■ Assignment:
Copy all lines holding the word "disponíveis" from the entries.

* * *

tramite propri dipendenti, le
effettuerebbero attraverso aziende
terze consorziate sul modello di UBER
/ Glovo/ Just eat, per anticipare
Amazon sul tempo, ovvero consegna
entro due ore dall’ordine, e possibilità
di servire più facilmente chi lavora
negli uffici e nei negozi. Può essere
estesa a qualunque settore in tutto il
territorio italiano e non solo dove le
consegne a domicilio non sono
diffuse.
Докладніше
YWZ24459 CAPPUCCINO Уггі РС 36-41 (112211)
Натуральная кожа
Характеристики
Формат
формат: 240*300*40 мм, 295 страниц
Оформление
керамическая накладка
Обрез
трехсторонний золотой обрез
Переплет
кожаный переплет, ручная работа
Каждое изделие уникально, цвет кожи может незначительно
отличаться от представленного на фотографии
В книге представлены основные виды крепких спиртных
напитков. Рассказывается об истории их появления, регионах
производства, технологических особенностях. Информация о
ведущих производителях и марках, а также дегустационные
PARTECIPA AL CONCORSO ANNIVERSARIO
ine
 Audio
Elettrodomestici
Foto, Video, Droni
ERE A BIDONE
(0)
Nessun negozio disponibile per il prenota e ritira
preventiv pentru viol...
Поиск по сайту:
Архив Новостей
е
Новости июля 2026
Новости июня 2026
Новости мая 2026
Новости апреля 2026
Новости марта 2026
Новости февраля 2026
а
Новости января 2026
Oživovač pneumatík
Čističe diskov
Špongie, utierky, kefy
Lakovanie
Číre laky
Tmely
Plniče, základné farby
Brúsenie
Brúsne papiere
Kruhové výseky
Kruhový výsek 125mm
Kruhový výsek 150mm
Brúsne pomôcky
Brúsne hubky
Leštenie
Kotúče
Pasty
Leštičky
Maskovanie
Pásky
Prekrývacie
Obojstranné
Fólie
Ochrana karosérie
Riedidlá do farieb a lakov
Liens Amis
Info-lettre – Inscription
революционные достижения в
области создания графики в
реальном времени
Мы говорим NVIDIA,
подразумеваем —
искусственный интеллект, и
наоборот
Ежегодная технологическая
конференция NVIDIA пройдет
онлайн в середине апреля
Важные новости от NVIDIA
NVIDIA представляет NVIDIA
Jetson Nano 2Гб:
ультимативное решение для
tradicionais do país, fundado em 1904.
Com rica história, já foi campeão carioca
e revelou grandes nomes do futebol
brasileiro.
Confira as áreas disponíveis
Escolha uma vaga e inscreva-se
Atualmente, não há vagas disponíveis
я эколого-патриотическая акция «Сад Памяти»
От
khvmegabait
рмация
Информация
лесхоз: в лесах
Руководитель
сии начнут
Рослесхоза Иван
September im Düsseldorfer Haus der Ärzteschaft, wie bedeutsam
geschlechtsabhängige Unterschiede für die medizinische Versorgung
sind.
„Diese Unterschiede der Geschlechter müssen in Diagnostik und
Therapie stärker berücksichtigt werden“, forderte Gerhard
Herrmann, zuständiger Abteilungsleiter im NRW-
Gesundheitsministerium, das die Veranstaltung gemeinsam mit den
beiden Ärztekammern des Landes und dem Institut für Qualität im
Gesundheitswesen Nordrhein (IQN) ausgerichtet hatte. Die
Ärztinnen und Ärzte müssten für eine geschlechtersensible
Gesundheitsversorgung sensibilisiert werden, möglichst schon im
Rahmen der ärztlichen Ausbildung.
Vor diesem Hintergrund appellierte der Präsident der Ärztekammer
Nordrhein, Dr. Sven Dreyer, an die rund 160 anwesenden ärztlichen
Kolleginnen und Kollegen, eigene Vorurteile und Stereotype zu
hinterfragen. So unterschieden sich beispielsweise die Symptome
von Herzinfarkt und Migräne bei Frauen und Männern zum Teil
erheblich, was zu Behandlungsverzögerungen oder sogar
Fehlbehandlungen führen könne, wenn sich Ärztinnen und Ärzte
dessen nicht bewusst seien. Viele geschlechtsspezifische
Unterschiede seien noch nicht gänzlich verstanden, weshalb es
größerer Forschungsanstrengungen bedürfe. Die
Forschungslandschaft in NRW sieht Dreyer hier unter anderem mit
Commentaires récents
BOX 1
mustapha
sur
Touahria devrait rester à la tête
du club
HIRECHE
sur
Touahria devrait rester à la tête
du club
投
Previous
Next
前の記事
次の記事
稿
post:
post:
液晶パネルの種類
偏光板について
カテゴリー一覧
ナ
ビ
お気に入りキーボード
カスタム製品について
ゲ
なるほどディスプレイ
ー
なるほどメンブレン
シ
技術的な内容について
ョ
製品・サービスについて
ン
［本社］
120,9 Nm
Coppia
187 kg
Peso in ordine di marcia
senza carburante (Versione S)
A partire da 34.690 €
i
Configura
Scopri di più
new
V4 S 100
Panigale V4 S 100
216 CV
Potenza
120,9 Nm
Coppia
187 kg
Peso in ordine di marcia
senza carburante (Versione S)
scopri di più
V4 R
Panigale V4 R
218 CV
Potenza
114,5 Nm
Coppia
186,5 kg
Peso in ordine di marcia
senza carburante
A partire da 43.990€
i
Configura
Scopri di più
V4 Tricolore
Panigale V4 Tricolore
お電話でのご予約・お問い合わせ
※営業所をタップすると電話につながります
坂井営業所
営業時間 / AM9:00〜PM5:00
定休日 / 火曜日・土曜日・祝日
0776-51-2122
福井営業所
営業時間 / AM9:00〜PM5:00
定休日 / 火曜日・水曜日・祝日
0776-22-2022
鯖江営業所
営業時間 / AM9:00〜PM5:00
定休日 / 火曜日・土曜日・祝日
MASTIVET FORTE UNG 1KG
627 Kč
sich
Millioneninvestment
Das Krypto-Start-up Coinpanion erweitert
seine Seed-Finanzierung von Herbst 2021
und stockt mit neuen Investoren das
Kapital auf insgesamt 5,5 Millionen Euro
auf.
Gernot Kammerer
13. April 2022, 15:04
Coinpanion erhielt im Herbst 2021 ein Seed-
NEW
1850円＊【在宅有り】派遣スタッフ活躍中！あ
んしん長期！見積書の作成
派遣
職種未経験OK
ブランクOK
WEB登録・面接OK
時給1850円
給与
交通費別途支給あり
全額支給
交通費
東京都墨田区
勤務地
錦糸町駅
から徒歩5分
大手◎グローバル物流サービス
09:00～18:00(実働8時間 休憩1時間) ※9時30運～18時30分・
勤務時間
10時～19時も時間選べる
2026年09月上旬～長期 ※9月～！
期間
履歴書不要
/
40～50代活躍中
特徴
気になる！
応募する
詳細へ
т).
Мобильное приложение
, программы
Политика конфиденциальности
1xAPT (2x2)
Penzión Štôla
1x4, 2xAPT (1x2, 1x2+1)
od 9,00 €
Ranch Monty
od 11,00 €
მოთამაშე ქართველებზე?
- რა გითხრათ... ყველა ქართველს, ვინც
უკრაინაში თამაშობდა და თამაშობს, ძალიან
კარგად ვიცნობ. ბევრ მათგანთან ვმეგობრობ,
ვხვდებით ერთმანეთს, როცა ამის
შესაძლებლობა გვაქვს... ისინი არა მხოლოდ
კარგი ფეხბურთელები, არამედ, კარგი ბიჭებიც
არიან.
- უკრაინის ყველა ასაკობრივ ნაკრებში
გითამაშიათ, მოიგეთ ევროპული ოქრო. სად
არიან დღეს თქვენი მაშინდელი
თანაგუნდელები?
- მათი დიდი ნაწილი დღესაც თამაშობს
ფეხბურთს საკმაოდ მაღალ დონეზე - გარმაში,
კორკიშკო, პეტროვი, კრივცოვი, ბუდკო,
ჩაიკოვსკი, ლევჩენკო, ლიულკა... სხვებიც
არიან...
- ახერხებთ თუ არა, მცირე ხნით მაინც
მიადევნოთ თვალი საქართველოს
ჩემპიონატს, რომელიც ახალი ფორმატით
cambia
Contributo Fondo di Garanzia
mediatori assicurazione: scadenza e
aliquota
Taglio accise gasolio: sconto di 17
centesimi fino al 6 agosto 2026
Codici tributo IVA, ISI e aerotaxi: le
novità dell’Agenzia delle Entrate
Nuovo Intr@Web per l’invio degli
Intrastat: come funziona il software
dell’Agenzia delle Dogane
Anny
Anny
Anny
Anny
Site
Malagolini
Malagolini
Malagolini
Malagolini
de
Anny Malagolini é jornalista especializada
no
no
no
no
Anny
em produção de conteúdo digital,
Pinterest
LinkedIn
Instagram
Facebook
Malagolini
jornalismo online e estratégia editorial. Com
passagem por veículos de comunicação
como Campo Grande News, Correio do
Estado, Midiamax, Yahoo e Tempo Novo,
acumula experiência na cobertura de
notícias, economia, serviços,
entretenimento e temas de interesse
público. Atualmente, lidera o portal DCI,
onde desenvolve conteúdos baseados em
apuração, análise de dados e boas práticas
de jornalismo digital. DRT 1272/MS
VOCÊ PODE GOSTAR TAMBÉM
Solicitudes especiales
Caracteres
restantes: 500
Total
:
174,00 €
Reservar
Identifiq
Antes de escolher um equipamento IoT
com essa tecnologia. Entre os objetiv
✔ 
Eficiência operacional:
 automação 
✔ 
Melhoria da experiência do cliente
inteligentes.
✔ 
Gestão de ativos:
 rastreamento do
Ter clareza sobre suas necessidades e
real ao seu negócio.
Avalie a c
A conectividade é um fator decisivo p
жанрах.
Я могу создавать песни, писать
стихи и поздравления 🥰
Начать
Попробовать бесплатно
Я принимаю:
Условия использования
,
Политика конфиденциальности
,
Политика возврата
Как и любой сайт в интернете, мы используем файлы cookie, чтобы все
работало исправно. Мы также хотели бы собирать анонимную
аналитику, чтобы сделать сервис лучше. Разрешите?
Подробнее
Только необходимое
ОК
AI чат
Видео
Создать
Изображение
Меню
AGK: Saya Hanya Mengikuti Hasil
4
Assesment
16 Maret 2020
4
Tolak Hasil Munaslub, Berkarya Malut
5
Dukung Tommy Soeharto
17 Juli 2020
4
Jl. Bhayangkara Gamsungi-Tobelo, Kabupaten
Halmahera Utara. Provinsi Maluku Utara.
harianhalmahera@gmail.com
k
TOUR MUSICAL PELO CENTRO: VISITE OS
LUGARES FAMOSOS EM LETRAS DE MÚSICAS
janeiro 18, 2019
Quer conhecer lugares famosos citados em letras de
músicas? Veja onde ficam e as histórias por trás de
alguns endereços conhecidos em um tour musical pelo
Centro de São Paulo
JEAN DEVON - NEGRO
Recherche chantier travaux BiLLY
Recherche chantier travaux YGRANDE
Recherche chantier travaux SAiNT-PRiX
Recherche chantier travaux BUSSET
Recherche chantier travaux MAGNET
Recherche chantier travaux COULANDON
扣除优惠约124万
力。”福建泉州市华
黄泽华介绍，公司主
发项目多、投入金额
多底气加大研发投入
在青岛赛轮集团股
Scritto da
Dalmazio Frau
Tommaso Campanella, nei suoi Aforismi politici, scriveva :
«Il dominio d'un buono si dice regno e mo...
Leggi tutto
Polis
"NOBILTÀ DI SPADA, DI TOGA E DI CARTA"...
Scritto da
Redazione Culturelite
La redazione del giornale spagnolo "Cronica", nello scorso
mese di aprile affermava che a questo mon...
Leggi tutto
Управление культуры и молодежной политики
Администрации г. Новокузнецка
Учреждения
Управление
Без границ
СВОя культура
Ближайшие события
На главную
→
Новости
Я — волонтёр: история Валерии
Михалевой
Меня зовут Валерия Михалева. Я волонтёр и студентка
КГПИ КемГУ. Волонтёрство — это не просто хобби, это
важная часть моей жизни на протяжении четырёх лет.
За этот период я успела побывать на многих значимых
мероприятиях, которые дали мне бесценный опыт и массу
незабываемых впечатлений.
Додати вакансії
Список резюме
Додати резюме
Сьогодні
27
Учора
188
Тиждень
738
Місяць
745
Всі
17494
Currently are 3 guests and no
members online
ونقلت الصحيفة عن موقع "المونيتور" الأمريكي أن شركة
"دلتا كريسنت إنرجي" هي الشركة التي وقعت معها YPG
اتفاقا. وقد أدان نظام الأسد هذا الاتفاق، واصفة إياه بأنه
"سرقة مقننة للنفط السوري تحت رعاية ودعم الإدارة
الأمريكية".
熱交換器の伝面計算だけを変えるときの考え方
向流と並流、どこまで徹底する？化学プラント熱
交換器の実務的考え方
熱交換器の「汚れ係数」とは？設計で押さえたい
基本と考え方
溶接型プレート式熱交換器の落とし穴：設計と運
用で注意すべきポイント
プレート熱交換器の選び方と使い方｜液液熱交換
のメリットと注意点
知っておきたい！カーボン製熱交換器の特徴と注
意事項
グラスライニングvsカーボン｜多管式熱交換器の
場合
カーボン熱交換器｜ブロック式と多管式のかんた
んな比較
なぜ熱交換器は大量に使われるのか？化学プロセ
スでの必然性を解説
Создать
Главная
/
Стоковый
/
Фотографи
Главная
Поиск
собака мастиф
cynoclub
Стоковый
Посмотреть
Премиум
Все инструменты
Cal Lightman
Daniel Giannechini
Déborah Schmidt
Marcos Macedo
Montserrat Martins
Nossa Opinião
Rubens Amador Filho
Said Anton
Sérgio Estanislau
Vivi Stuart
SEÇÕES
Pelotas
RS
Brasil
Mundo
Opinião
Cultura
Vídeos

* * *

■ The completed task:
Confira as áreas disponíveis
Atualmente, não há vagas disponíveis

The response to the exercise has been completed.